Where Canadian monetary policy has aimed to stimulate aggregate, or national, economic demand, federal transfer payments have helped compensate for regional inequalities of wealth. Equalization payments and transfers for health and social spending account for about a third of provincial government revenues in the three Maritime provinces and a quarter in Quebec.
Those transfers help stabilize the Canadian economic union in ways Europeans can only envy. The absence of large vertical transfers in Europe is one of the main reasons the euro zone’s weaker members got into trouble in the first place.
Oil-rich Newfoundland is now the province least dependent on direct federal transfers, although its citizens still rely more than other Canadians on employment insurance benefits. Even so, the pernicious structural unemployment that once vexed Canadian policy-makers has been vastly reduced. Canadians have increasingly moved to where the jobs are. Our national labour market, Mr. Carney noted, is almost four times more flexible than Europe’s.
“In Alberta’s case, a rising tide has lifted all boats,” Mr. Carney said. “That is because the Canadian monetary union has what Europe does not: a single financial market, a flexible national labour market and significant fiscal transfers.”

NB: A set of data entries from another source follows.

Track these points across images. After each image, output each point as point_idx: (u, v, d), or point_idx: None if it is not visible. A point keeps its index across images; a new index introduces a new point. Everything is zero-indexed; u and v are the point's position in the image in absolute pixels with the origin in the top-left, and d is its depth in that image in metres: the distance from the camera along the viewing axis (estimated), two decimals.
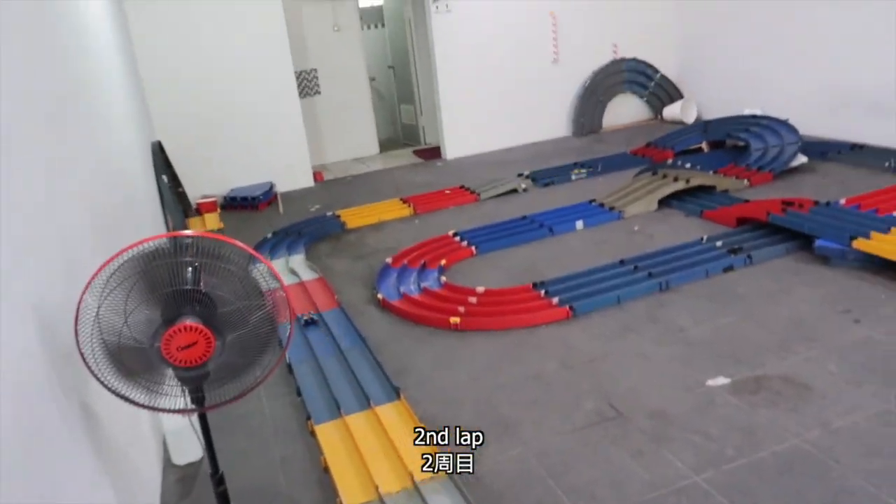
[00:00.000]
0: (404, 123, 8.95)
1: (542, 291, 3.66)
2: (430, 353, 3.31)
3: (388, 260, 4.36)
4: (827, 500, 2.10)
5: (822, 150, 5.65)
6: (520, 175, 6.23)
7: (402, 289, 3.95)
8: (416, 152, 8.04)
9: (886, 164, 5.12)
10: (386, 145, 8.54)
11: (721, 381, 2.77)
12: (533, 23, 7.42)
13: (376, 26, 9.08)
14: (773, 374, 2.78)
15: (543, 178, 6.03)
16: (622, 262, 3.92)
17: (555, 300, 3.54)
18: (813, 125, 5.98)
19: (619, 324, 3.35)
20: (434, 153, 7.75)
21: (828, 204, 4.13)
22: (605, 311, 3.49)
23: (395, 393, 2.89)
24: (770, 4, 6.54)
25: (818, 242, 3.70)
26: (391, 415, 2.77)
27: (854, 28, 5.75)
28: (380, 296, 3.87)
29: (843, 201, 4.29)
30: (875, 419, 2.43)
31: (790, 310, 3.27)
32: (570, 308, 3.47)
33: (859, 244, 3.52)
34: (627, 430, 2.55)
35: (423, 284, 3.97)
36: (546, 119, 7.75)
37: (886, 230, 3.59)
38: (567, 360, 3.09)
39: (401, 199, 5.87)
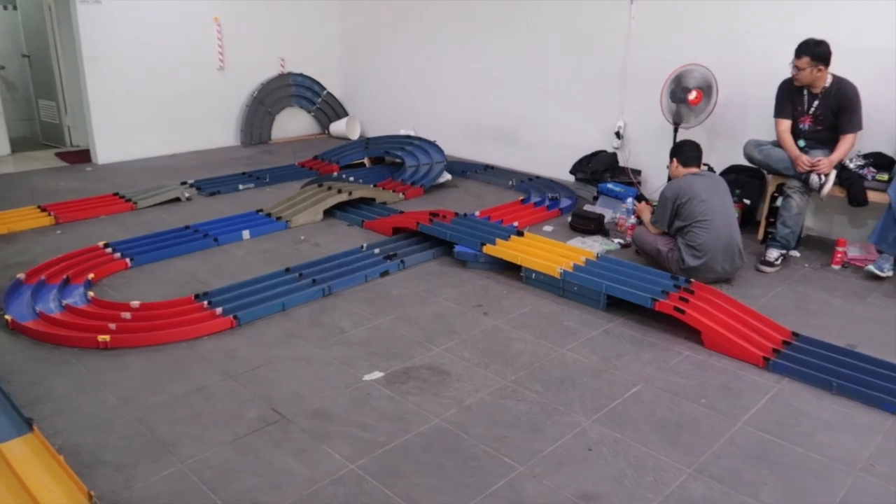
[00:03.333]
0: (44, 121, 7.82)
1: (205, 302, 3.55)
2: (74, 376, 2.97)
3: (21, 276, 3.78)
4: (460, 467, 2.42)
5: (462, 170, 6.50)
6: (183, 183, 5.93)
7: (39, 307, 3.46)
8: (60, 155, 7.10)
9: (510, 182, 6.11)
10: (20, 145, 7.37)
11: (376, 375, 3.01)
12: (197, 27, 7.13)
13: (6, 7, 7.79)
14: (421, 364, 3.11)
15: (209, 188, 5.83)
16: (288, 270, 4.00)
17: (218, 310, 3.45)
18: (455, 147, 6.85)
19: (284, 330, 3.41)
20: (83, 156, 6.93)
21: (465, 215, 4.76)
22: (271, 319, 3.52)
23: (26, 425, 2.52)
24: (414, 49, 7.34)
25: (457, 248, 4.25)
26: (22, 450, 2.41)
27: (481, 72, 6.74)
28: (8, 317, 3.34)
29: (477, 213, 4.99)
30: (496, 394, 2.88)
31: (436, 308, 3.70)
32: (235, 317, 3.42)
33: (488, 249, 4.15)
34: (290, 432, 2.61)
35: (65, 301, 3.53)
36: (213, 127, 7.50)
37: (507, 237, 4.28)
38: (231, 370, 3.04)
39: (39, 207, 5.12)
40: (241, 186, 5.94)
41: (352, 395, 2.86)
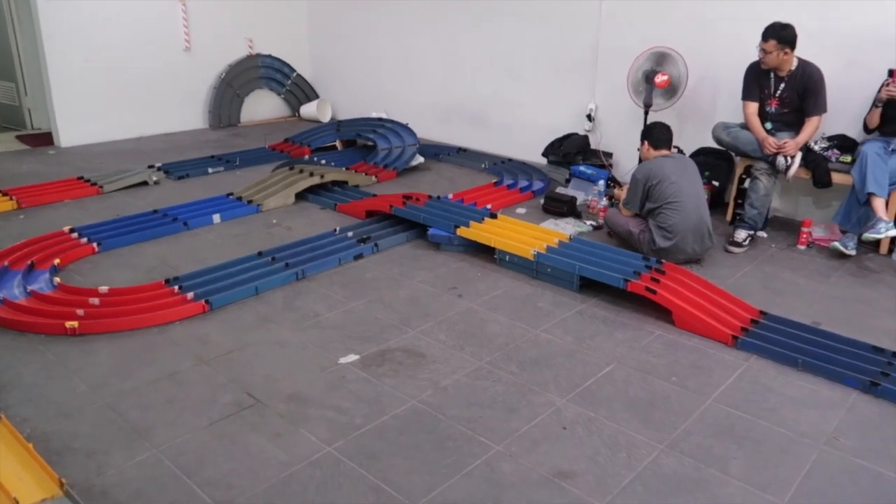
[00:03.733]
0: (3, 103, 7.59)
1: (176, 287, 3.50)
2: (41, 364, 2.91)
3: None
4: (436, 447, 2.44)
5: (435, 152, 6.48)
6: (151, 167, 5.81)
7: (3, 294, 3.38)
8: (21, 138, 6.91)
9: (483, 165, 6.11)
10: None
11: (351, 358, 3.01)
12: (162, 5, 6.96)
13: None
14: (396, 347, 3.11)
15: (178, 171, 5.73)
16: (260, 254, 3.96)
17: (190, 295, 3.41)
18: (428, 130, 6.82)
19: (257, 315, 3.38)
20: (45, 139, 6.75)
21: (438, 198, 4.76)
22: (244, 303, 3.49)
23: None
24: (385, 31, 7.26)
25: (431, 231, 4.25)
26: None
27: (453, 54, 6.70)
28: None
29: (450, 196, 4.98)
30: (472, 376, 2.90)
31: (410, 290, 3.69)
32: (207, 302, 3.38)
33: (461, 231, 4.15)
34: (265, 416, 2.60)
35: (30, 288, 3.45)
36: (180, 109, 7.35)
37: (481, 220, 4.29)
38: (203, 355, 3.01)
39: (0, 191, 4.98)
40: (210, 170, 5.85)
41: (327, 379, 2.85)
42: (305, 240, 4.23)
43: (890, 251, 4.27)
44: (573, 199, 4.93)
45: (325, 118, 7.89)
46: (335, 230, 4.39)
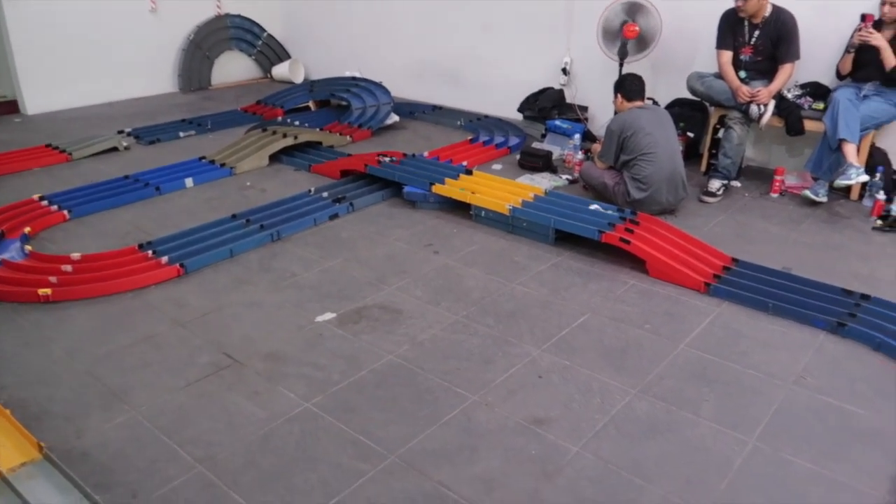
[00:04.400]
0: None
1: (150, 252, 3.47)
2: (15, 332, 2.89)
3: None
4: (414, 400, 2.47)
5: (410, 111, 6.41)
6: (120, 132, 5.70)
7: None
8: None
9: (458, 122, 6.06)
10: None
11: (328, 316, 3.02)
12: None
13: None
14: (373, 304, 3.12)
15: (148, 136, 5.63)
16: (234, 217, 3.93)
17: (164, 259, 3.39)
18: (402, 88, 6.73)
19: (233, 277, 3.37)
20: (10, 107, 6.56)
21: (414, 156, 4.73)
22: (219, 266, 3.47)
23: None
24: None
25: (406, 189, 4.23)
26: None
27: (427, 11, 6.57)
28: None
29: (426, 154, 4.95)
30: (448, 330, 2.93)
31: (386, 249, 3.69)
32: (181, 266, 3.36)
33: (437, 189, 4.14)
34: (243, 376, 2.61)
35: (1, 257, 3.40)
36: (149, 73, 7.18)
37: (456, 177, 4.28)
38: (179, 318, 3.00)
39: None
40: (181, 134, 5.75)
41: (304, 337, 2.87)
42: (280, 201, 4.20)
43: (860, 197, 4.32)
44: (549, 153, 4.92)
45: (298, 79, 7.75)
46: (310, 191, 4.36)
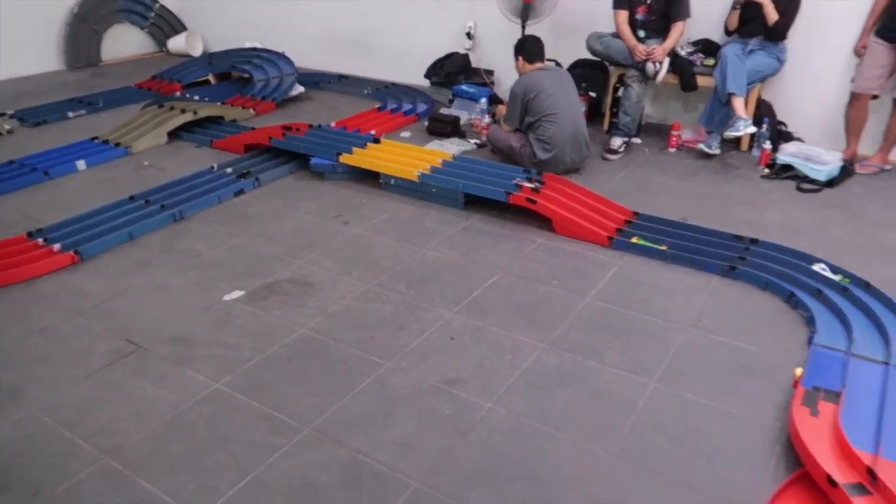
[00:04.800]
0: None
1: (40, 240, 3.28)
2: None
3: None
4: (327, 371, 2.47)
5: (315, 81, 6.26)
6: (3, 114, 5.31)
7: None
8: None
9: (365, 91, 5.98)
10: None
11: (236, 294, 2.95)
12: None
13: None
14: (282, 279, 3.07)
15: (33, 117, 5.27)
16: (132, 198, 3.75)
17: (56, 247, 3.21)
18: (307, 58, 6.55)
19: (133, 260, 3.24)
20: None
21: (320, 126, 4.63)
22: (118, 251, 3.32)
23: None
24: None
25: (313, 160, 4.15)
26: None
27: None
28: None
29: (333, 124, 4.86)
30: (360, 299, 2.92)
31: (294, 222, 3.63)
32: (76, 252, 3.19)
33: (344, 159, 4.08)
34: (148, 361, 2.53)
35: None
36: (31, 50, 6.68)
37: (364, 145, 4.23)
38: (77, 306, 2.86)
39: None
40: (70, 114, 5.41)
41: (212, 317, 2.80)
42: (181, 179, 4.04)
43: (749, 147, 4.56)
44: (457, 118, 4.93)
45: (196, 52, 7.41)
46: (213, 167, 4.21)
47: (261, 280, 3.06)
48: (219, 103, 5.42)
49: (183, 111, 4.95)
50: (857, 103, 4.22)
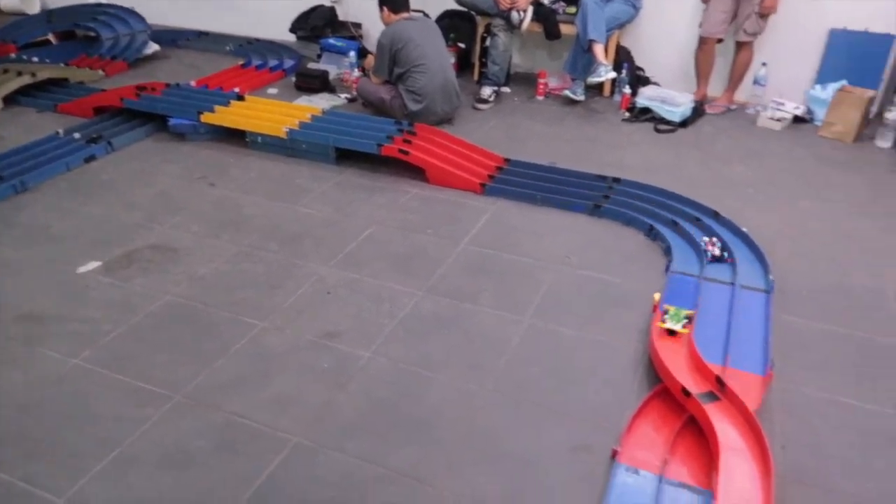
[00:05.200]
0: None
1: None
2: None
3: None
4: (197, 337, 2.36)
5: (172, 38, 5.86)
6: None
7: None
8: None
9: (227, 47, 5.67)
10: None
11: (93, 265, 2.75)
12: None
13: None
14: (144, 246, 2.90)
15: None
16: None
17: None
18: (161, 15, 6.10)
19: None
20: None
21: (178, 85, 4.35)
22: None
23: None
24: None
25: (172, 121, 3.91)
26: None
27: None
28: None
29: (193, 83, 4.59)
30: (232, 261, 2.81)
31: (155, 186, 3.41)
32: None
33: (206, 118, 3.87)
34: None
35: None
36: None
37: (227, 103, 4.02)
38: None
39: None
40: None
41: (65, 292, 2.59)
42: (22, 147, 3.68)
43: (611, 93, 4.75)
44: (325, 73, 4.79)
45: (32, 9, 6.69)
46: (58, 133, 3.86)
47: (120, 249, 2.87)
48: (61, 64, 4.96)
49: (20, 74, 4.49)
50: (704, 47, 4.49)
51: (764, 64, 4.48)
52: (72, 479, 1.81)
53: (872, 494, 1.82)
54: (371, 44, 5.38)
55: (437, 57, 4.08)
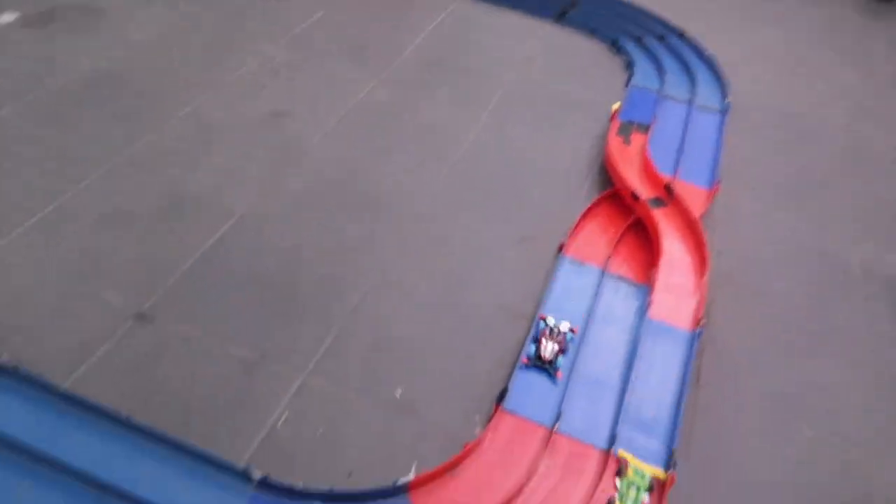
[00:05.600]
0: None
1: None
2: None
3: None
4: (130, 103, 2.19)
5: None
6: None
7: None
8: None
9: None
10: None
11: (8, 17, 2.46)
12: None
13: None
14: (68, 4, 2.59)
15: None
16: None
17: None
18: None
19: None
20: None
21: None
22: None
23: None
24: None
25: None
26: None
27: None
28: None
29: None
30: (165, 29, 2.56)
31: None
32: None
33: None
34: None
35: None
36: None
37: None
38: None
39: None
40: None
41: None
42: None
43: None
44: None
45: None
46: None
47: (42, 5, 2.55)
48: None
49: None
50: None
51: None
52: (3, 235, 1.72)
53: (794, 296, 1.95)
54: None
55: None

For sure, there are dangers in the heavy dependence of some provinces on federal transfers, weakening incentives for fiscal discipline. The euro zone has imposed deficit and debt limits on its members, although they have systematically been ignored. Canada has relied on market forces and attentive voters to keep provincial spending in line, with better results. Even so, fast-rising debt levels in Ontario and Quebec carry risks for the entire Canadian economic union.
The next Bank of Canada governor, Stephen Poloz, and Finance Minister Jim Flaherty still face the considerable challenge of weaning Canadians off cheap mortgage debt and, as Mr. Carney put it, “to rotate the sources of growth” to exports and business spending. And much more investment in human capital, infrastructure and innovation is needed to keep Canada working.
Yet, for all its flaws, Mr. Carney is leaving a country that gets most of the big stuff right. His final speech was a warning to current and future policy-makers not to screw it all up.